■ What to work on ■
Please output all of the entries exactly and omit any images they hold.
****************************************
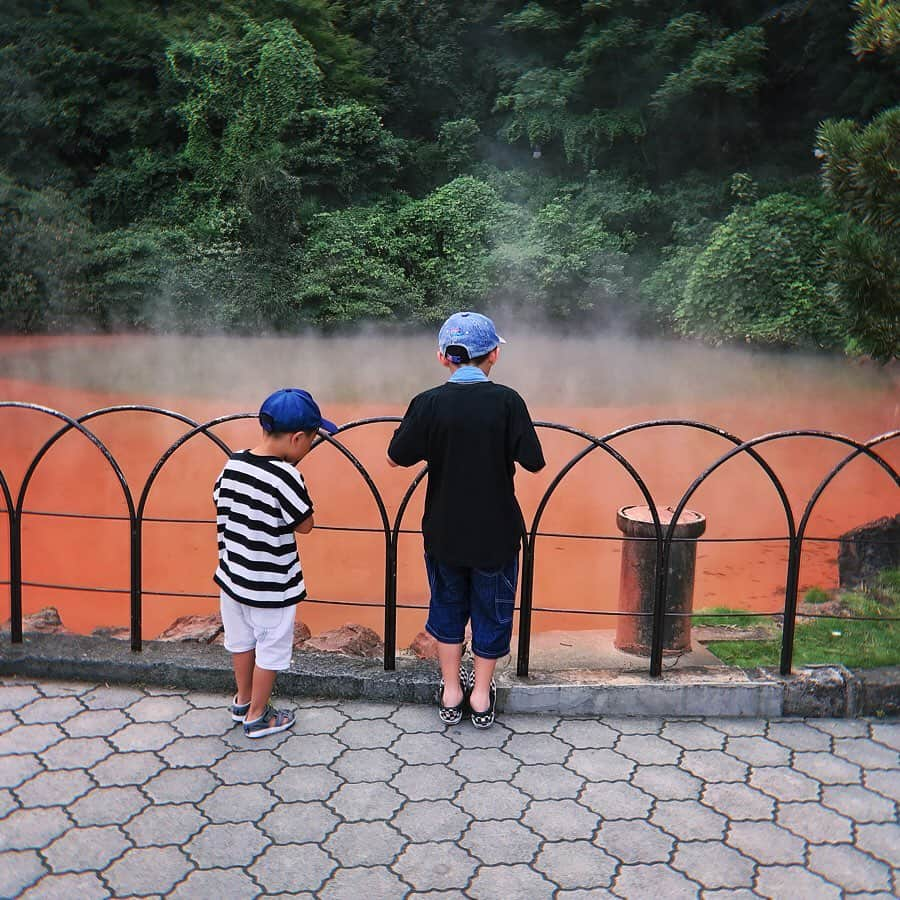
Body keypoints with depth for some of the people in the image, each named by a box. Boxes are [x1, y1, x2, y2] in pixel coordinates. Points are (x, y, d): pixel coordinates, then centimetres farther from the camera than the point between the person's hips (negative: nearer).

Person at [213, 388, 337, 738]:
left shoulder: (233, 463, -5)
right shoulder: (285, 476, -26)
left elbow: (221, 503, 6)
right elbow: (304, 525, -17)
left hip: (233, 574, 7)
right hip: (270, 584, -7)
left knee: (242, 640, 25)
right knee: (271, 649, 13)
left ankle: (242, 701, 45)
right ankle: (257, 717, 28)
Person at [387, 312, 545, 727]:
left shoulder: (429, 403, -11)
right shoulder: (507, 401, -15)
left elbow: (397, 457, -4)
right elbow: (533, 461, -11)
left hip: (444, 530, 1)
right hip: (496, 531, -1)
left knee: (447, 604, 20)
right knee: (491, 610, 17)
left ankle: (451, 691, 30)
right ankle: (481, 693, 29)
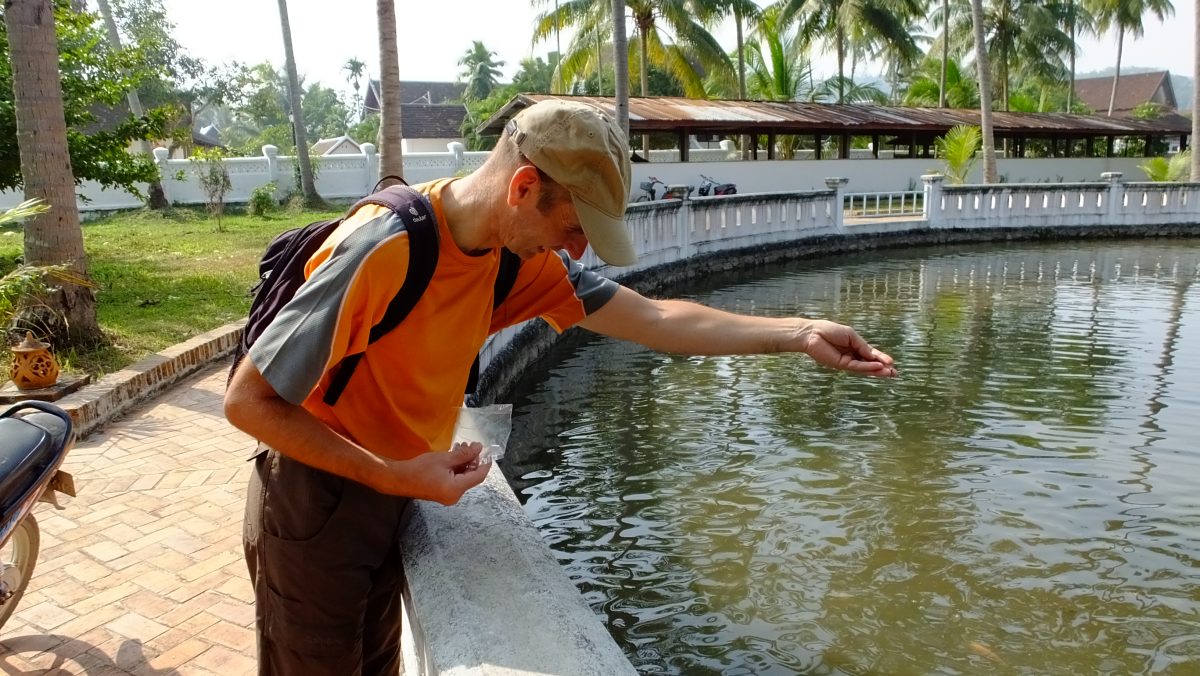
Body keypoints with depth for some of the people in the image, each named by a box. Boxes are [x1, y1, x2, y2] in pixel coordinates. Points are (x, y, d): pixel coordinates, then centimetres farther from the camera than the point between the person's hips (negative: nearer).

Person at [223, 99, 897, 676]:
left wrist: (799, 333, -10)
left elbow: (653, 319, -7)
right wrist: (395, 476, -27)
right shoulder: (381, 252, -31)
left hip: (387, 500, 6)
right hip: (315, 506, -6)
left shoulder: (520, 254, -9)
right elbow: (248, 401, -24)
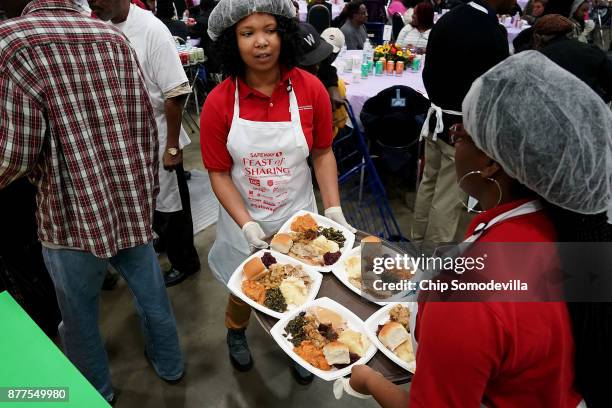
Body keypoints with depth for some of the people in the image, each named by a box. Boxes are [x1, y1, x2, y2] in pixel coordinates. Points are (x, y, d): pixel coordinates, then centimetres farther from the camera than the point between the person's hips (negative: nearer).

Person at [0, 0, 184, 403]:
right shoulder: (114, 37, 3)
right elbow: (147, 124, 4)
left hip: (74, 214, -4)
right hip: (133, 202, 5)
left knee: (80, 317, 19)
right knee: (152, 295, 22)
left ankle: (97, 392, 42)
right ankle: (170, 363, 45)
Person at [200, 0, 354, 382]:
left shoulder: (311, 89, -13)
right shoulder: (218, 102, -16)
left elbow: (323, 154, -3)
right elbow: (219, 172, -10)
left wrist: (334, 209, -11)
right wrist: (247, 224, -20)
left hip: (298, 214, 1)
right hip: (243, 219, 0)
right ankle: (236, 333, 56)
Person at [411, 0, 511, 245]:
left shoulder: (446, 20, 4)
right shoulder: (493, 33, -19)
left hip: (436, 119, 8)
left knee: (428, 185, 18)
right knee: (448, 198, 3)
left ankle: (418, 239, 33)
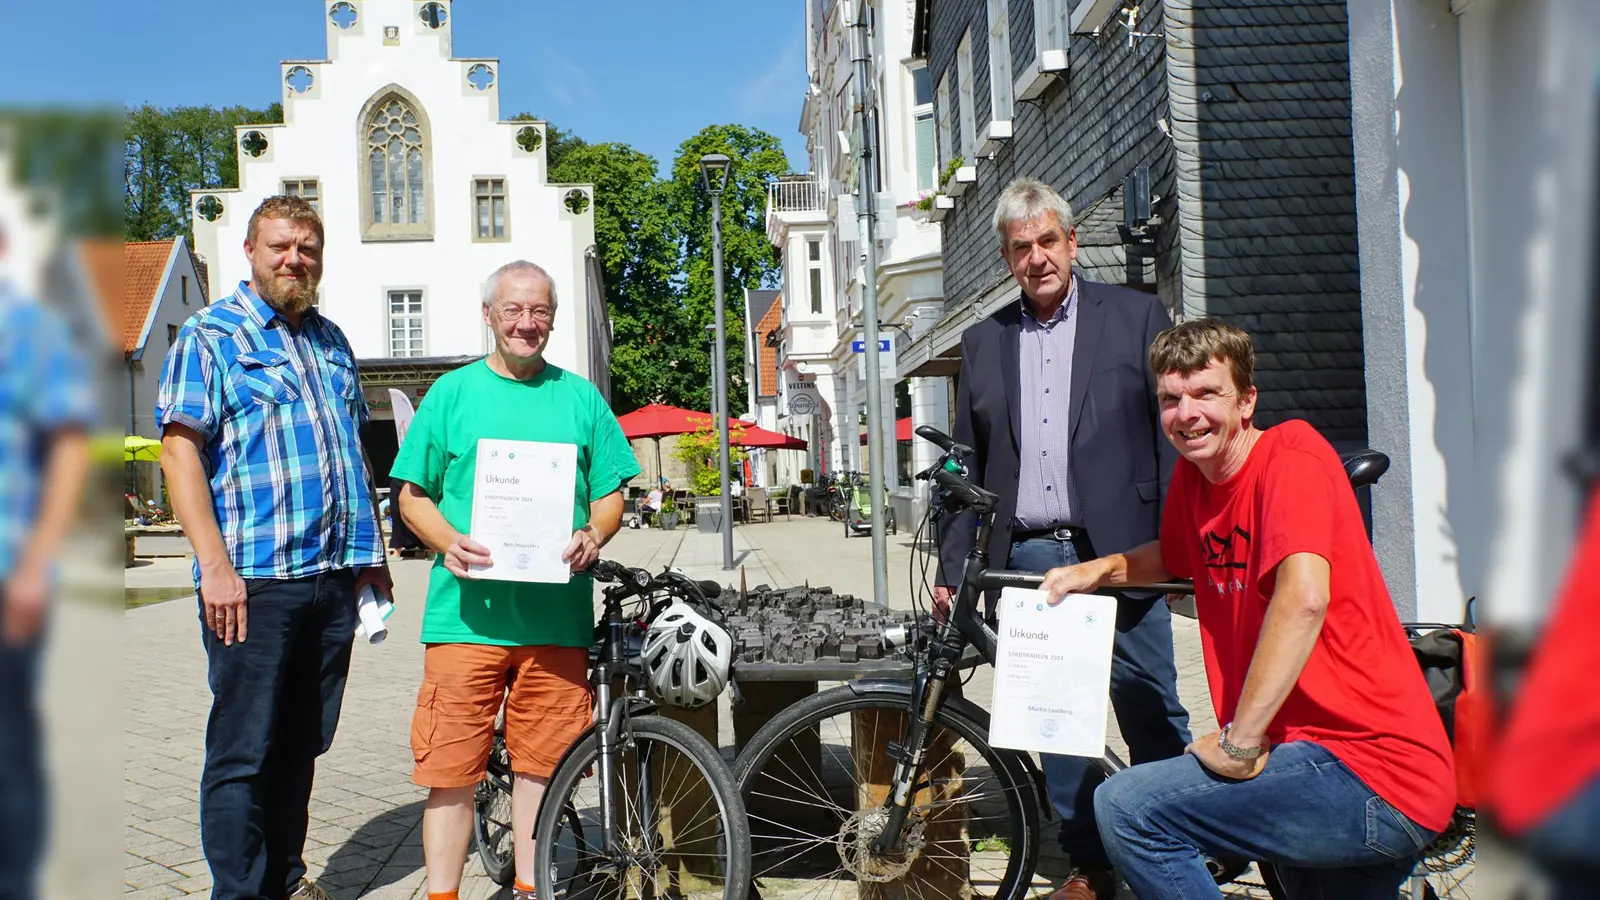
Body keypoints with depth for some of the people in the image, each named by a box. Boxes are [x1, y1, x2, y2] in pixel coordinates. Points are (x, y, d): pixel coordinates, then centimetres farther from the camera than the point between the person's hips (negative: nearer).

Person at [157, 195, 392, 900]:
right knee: (243, 751, 1)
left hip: (335, 577, 6)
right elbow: (180, 451, -8)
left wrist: (372, 554, 18)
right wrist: (215, 566, -16)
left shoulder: (331, 341, 18)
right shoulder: (208, 335, 0)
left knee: (302, 744, 14)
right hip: (254, 579, -6)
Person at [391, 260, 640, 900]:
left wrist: (593, 537, -8)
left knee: (541, 765, 8)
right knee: (450, 769, 0)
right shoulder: (452, 393, 7)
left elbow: (610, 495, 13)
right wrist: (449, 543, -12)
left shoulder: (581, 398, 12)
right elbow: (413, 496, 8)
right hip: (465, 613, -1)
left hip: (557, 618, 1)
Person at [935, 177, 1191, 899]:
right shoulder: (983, 342, 13)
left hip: (1117, 554, -3)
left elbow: (1174, 435, 1)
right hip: (1026, 560, 3)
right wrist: (952, 569, 8)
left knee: (1153, 719, 2)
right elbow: (966, 467, 14)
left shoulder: (1135, 316, 4)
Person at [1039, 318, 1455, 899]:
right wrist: (1097, 569, 12)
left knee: (1125, 808, -17)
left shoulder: (1291, 455, -15)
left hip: (1376, 774, -9)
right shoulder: (1192, 475, 9)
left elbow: (1304, 597, -31)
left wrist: (1240, 742, -26)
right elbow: (1175, 556, 30)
****************************************
■ Reply ■
Body keypoints with depth for some of the people in the image, each named by a box. Boxes are [x1, y1, x2, y2] in pixel coordinates. Points are (x, y, d): pixel coordinates, then centimetres farther from the camera than the point between the person's hips (negative: nearer).

Person at [213, 388, 337, 738]:
left shoulder: (233, 463, -5)
right shoulder: (285, 476, -26)
left elbow: (221, 503, 6)
right elbow: (304, 525, -17)
left hip: (233, 574, 7)
right hip: (270, 584, -7)
left knee: (242, 640, 25)
right knee: (271, 649, 13)
left ankle: (242, 701, 45)
right ankle: (257, 717, 28)
Person at [387, 312, 545, 727]:
left shoulder: (429, 403, -11)
right shoulder: (507, 401, -15)
left elbow: (397, 457, -4)
right elbow: (533, 461, -11)
left hip: (444, 530, 1)
right hip: (496, 531, -1)
left knee: (447, 604, 20)
right knee: (491, 610, 17)
left ankle: (451, 691, 30)
right ankle: (481, 693, 29)
Body keypoints with depth for some of the people in the image, each named by a box. Boxes are [x1, y1, x2, y2] in pixel coordinates. Points are (x, y, d): pixel coordinates, then centimetres farther from the camera than the point between the person's hips (negative: nearer).

Person at [223, 99, 897, 676]:
left wrist: (799, 333, -10)
left elbow: (653, 319, -7)
right wrist: (395, 476, -27)
right shoulder: (381, 252, -31)
left hip: (387, 500, 6)
right hip: (315, 506, -6)
left shoulder: (520, 254, -9)
right elbow: (248, 401, -24)
Body keypoints with depth for some of the people in the image, each named by a box. Boxes are [x1, y1, x2, y2] in pixel coordinates. Points are (x, y, d): pixel coordinates, then centimetres farther from the camera than the point between the person's hips (negative: nearer).

Person at [0, 0, 184, 403]:
right shoulder: (114, 37, 3)
right elbow: (147, 124, 4)
left hip: (74, 214, -4)
right hip: (133, 202, 5)
left knee: (80, 317, 19)
right knee: (152, 295, 22)
left ankle: (97, 392, 42)
right ankle: (170, 363, 45)
Person at [200, 0, 354, 382]:
left shoulder: (311, 89, -13)
right shoulder: (218, 102, -16)
left elbow: (323, 154, -3)
right elbow: (219, 172, -10)
left wrist: (334, 209, -11)
right wrist: (247, 224, -20)
left hip: (298, 214, 1)
right hip: (243, 219, 0)
right ankle: (236, 333, 56)
Person at [411, 0, 511, 245]:
left shoulder: (446, 20, 4)
right shoulder: (493, 33, -19)
left hip: (436, 119, 8)
left knee: (428, 185, 18)
right knee: (448, 198, 3)
left ankle: (418, 239, 33)
Body keypoints with depth for some of the people in the image, each named by a box. Boxes are [x1, y1, x2, y2] in pixel coordinates. Points are (x, y, d): pixel coordinates, then centimetres farther from the camera than the point between the person's hips (negative: nearer).

Person at [157, 195, 392, 900]:
right knee: (243, 751, 1)
left hip: (335, 577, 6)
right elbow: (180, 451, -8)
left wrist: (372, 554, 18)
right wrist: (215, 566, -16)
left shoulder: (331, 341, 18)
right shoulder: (208, 335, 0)
left knee: (302, 744, 14)
right hip: (254, 579, -6)
Person at [391, 260, 640, 900]:
left wrist: (593, 537, -8)
left knee: (541, 765, 8)
right knee: (450, 769, 0)
right shoulder: (452, 393, 7)
left elbow: (610, 495, 13)
right wrist: (449, 543, -12)
left shoulder: (581, 398, 12)
right elbow: (413, 496, 8)
right hip: (465, 613, -1)
left hip: (557, 618, 1)
Person at [935, 177, 1191, 899]:
right shoulder: (983, 342, 13)
left hip: (1117, 554, -3)
left elbow: (1174, 435, 1)
right hip: (1026, 560, 3)
right wrist: (952, 569, 8)
left knee: (1153, 719, 2)
right elbow: (966, 467, 14)
left shoulder: (1135, 316, 4)
Person at [1039, 318, 1455, 899]:
right wrist: (1097, 569, 12)
left knee: (1125, 808, -17)
left shoulder: (1291, 455, -15)
left hip: (1376, 774, -9)
right shoulder: (1192, 475, 9)
left elbow: (1304, 597, -31)
left wrist: (1240, 742, -26)
right elbow: (1175, 556, 30)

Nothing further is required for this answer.